**Exercise requirements:** For the string "each", state the number of lines in the data that contain it, and nothing else.
**********
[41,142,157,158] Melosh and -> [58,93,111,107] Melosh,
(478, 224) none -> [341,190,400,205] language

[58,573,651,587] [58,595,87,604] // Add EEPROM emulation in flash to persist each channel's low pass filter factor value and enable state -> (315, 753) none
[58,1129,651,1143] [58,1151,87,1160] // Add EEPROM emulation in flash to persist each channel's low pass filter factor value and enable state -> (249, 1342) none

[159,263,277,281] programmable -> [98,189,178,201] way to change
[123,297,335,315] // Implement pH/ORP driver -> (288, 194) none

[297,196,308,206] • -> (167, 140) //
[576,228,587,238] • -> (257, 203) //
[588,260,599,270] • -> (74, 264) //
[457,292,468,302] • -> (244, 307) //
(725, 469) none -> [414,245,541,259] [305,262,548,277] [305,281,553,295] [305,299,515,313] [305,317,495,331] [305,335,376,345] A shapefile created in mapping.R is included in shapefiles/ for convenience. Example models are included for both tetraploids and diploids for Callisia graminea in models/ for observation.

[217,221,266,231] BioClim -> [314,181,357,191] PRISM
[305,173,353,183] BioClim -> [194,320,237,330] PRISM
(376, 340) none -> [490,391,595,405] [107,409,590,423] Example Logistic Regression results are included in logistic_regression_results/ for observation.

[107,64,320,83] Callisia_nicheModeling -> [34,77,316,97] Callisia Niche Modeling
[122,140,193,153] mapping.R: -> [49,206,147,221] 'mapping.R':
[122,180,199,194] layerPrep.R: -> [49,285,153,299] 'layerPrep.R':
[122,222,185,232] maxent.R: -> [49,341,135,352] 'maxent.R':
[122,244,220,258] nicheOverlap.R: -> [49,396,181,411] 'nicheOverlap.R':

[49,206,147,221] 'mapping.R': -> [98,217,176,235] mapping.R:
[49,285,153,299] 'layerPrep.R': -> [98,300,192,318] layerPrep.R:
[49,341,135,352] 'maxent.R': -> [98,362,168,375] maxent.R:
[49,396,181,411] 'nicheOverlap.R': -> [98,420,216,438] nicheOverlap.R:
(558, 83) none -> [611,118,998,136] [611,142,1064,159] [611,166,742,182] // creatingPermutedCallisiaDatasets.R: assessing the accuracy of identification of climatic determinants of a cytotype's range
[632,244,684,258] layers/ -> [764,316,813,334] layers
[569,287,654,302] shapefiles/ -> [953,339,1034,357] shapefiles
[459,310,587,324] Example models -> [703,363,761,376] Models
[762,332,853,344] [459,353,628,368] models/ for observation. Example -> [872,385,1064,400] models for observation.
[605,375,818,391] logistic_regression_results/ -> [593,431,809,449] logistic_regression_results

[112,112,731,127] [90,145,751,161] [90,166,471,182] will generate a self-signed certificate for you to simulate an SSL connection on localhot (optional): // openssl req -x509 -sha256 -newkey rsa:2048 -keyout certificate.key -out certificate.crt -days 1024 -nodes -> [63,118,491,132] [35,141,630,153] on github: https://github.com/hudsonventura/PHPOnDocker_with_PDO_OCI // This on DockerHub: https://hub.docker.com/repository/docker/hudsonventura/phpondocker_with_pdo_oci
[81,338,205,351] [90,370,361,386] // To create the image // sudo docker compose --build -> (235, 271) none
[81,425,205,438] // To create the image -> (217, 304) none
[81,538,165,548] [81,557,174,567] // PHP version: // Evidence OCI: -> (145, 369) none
**********
**Exercise output:** 2